** Opening Provided records block **
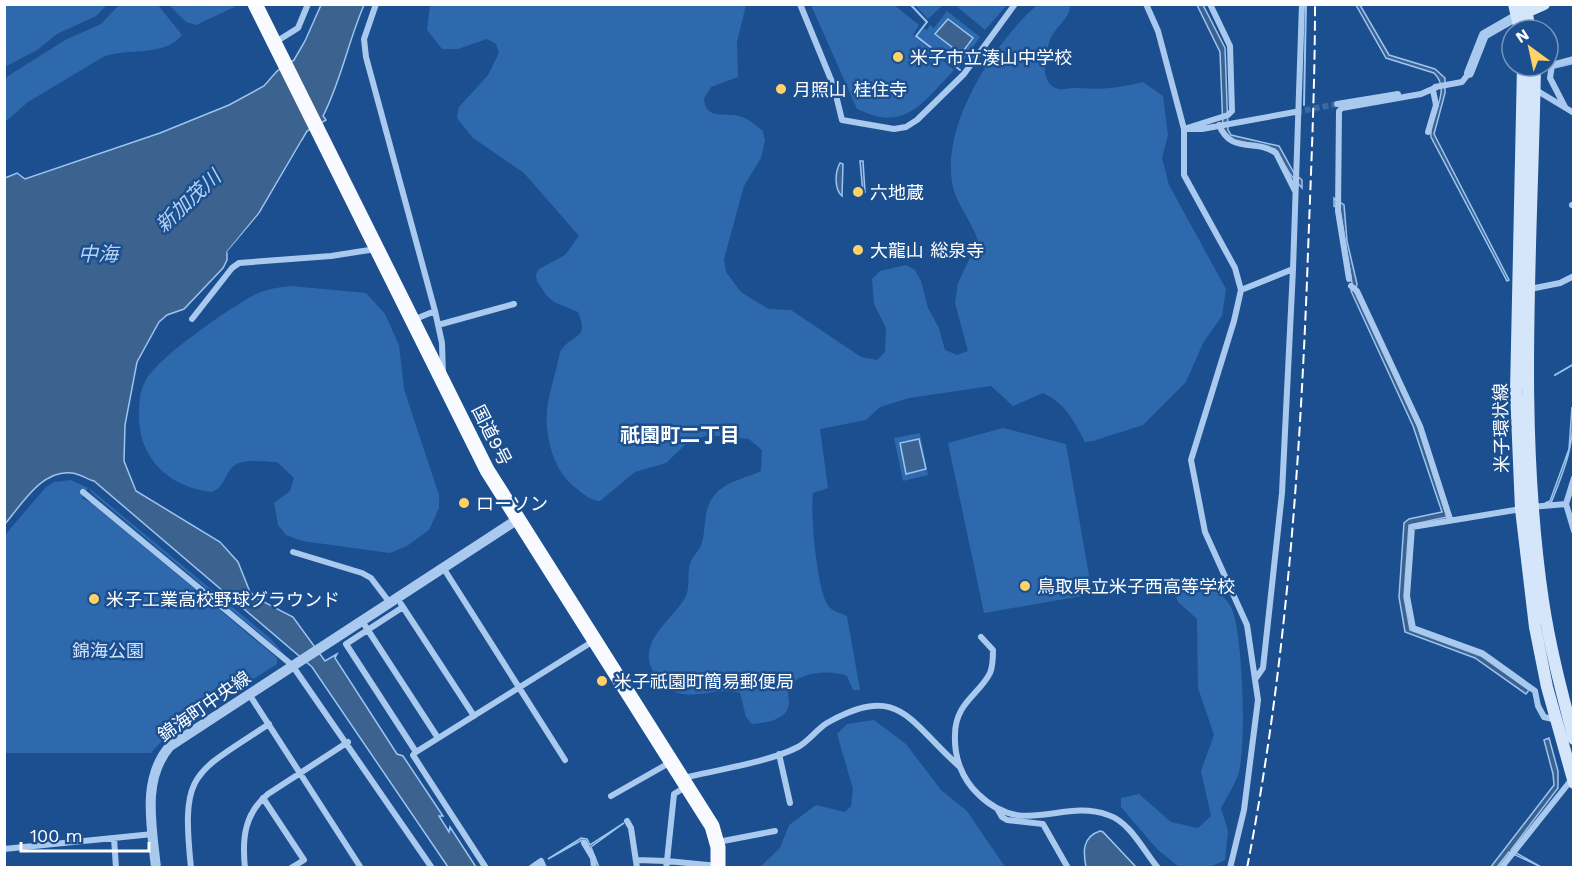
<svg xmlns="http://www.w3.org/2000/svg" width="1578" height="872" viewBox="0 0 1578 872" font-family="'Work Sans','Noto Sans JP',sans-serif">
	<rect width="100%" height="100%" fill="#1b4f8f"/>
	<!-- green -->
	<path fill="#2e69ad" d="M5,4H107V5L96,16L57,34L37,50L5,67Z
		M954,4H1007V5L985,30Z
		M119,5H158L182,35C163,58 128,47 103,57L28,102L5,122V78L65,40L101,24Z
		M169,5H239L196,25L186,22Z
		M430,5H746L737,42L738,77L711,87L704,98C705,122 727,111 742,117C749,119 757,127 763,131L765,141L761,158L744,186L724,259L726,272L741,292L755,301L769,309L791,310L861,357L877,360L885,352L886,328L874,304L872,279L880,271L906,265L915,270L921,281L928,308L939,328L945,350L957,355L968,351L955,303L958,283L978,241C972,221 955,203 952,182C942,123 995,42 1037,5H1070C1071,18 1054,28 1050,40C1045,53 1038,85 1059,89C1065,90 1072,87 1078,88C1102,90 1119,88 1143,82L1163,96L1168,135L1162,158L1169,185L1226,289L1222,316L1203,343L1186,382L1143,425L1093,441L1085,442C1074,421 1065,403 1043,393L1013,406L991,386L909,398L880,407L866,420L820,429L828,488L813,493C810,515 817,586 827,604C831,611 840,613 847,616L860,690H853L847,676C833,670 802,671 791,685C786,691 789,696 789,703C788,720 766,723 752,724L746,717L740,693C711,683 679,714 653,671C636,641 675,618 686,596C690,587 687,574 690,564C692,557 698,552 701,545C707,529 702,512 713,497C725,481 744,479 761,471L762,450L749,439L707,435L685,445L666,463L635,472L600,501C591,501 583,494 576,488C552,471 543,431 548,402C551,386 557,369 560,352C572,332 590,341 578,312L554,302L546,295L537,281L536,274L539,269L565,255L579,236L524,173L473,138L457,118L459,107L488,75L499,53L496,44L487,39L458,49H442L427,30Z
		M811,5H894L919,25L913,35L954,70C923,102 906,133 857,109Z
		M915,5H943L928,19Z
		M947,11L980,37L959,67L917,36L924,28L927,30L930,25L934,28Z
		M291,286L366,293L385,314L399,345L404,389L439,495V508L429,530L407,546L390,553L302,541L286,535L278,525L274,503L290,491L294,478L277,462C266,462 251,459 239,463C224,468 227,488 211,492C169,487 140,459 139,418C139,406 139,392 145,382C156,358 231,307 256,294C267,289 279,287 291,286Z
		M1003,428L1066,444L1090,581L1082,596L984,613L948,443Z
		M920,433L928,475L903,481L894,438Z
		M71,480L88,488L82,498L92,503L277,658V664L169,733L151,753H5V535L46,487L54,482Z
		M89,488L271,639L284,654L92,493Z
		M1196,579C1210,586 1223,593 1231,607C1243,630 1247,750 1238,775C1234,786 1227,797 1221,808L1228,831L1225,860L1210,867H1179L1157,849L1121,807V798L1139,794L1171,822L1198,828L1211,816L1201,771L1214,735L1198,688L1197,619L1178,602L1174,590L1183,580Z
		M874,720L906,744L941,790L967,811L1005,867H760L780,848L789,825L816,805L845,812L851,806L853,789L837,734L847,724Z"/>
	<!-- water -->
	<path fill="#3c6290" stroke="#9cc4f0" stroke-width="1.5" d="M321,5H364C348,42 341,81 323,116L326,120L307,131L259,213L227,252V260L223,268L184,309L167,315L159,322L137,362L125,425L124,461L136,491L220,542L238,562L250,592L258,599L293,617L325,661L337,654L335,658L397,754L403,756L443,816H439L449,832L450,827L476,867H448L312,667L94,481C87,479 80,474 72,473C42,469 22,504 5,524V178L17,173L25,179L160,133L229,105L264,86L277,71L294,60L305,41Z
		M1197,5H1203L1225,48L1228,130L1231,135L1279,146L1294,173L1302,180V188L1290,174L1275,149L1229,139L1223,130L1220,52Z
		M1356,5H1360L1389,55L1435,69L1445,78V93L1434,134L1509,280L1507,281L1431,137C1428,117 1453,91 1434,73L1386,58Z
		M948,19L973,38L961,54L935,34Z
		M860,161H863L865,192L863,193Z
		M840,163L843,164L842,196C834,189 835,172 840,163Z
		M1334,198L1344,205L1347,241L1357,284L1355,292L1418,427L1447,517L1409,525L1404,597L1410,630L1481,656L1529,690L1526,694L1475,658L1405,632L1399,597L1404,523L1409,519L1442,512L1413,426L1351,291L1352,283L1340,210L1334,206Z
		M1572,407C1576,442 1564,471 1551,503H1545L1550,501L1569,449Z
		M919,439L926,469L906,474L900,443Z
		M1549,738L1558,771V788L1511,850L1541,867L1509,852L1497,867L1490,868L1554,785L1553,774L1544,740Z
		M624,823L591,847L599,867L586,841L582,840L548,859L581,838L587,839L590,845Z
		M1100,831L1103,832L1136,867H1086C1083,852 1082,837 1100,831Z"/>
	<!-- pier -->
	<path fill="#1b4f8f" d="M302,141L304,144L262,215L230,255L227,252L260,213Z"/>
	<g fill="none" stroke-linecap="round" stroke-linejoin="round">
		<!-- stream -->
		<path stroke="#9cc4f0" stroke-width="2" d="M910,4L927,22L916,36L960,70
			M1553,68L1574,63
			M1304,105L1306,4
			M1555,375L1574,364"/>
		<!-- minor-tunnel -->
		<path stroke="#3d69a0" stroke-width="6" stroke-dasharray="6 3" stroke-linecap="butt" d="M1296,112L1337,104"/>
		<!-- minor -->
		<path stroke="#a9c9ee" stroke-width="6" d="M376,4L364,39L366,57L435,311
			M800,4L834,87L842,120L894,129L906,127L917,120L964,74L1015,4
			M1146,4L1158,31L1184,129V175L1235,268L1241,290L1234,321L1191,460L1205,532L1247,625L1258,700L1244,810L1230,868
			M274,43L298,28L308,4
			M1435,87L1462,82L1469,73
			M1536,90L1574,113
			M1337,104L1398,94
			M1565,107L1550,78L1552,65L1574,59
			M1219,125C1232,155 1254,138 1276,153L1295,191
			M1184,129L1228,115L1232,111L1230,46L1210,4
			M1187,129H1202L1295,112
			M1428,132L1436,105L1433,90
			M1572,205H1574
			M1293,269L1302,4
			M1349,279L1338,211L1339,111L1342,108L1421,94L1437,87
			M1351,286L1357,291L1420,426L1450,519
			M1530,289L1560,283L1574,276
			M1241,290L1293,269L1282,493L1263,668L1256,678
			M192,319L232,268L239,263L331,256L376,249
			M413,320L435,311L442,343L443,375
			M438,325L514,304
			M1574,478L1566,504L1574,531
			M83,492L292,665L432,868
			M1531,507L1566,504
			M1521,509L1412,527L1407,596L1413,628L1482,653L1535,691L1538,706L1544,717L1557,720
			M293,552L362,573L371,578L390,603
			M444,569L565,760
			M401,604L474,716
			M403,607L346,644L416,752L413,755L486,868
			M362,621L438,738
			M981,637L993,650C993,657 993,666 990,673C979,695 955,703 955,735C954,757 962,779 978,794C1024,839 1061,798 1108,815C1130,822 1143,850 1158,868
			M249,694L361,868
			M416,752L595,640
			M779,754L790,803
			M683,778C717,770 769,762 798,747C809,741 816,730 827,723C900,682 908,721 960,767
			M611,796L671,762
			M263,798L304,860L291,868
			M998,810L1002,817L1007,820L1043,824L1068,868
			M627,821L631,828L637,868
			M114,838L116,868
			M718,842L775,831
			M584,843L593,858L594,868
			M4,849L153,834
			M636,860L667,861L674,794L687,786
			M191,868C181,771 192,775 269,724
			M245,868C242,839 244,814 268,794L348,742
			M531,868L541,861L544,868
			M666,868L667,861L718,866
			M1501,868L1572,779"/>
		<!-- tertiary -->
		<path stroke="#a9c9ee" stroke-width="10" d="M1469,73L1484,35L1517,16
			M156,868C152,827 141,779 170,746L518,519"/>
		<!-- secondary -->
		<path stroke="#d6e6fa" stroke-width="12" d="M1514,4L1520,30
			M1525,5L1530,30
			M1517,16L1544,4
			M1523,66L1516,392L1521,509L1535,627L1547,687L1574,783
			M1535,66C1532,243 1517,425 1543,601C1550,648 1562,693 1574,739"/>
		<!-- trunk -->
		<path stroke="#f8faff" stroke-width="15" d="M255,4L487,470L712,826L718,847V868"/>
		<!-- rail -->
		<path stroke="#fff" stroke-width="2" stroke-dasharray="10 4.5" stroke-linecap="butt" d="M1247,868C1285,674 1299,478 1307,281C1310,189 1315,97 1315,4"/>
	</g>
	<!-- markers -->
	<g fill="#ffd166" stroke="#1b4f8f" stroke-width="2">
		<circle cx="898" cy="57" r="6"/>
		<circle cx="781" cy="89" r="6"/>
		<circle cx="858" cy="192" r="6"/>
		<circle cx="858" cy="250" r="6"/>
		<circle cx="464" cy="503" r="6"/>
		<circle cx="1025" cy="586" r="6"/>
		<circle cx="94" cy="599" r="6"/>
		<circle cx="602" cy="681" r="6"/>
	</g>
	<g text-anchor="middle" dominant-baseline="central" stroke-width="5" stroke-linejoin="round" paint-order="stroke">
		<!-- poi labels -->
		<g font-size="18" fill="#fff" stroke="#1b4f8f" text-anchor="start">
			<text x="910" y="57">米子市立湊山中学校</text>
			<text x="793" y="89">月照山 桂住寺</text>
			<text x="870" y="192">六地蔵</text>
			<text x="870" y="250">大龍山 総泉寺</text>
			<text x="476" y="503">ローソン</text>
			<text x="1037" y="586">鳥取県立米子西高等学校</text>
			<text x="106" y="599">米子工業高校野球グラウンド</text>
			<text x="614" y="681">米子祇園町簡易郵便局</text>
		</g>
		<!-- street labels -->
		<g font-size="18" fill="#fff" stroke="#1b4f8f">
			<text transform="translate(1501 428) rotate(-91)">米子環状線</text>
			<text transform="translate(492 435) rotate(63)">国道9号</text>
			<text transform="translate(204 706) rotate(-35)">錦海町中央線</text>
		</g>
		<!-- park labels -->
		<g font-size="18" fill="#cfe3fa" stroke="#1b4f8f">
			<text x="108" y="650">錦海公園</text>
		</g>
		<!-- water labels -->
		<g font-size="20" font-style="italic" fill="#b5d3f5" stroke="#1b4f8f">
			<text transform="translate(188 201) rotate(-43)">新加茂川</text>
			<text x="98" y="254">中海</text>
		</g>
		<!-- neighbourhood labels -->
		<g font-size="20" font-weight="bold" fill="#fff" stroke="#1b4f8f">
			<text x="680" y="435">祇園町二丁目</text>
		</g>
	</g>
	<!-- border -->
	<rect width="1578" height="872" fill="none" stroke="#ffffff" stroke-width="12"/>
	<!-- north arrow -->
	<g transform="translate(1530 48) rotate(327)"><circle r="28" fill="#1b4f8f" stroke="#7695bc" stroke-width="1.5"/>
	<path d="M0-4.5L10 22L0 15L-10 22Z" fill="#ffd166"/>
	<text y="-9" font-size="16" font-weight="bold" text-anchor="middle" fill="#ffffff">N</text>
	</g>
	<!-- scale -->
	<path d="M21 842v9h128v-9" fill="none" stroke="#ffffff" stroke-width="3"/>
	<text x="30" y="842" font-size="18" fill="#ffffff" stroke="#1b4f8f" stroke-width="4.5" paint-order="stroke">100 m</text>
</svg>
** Closing Provided records block **
* _Work request_: Every line above that holds "round" should be copied out.

* _Result below_:
	<g fill="none" stroke-linecap="round" stroke-linejoin="round">
	<g text-anchor="middle" dominant-baseline="central" stroke-width="5" stroke-linejoin="round" paint-order="stroke">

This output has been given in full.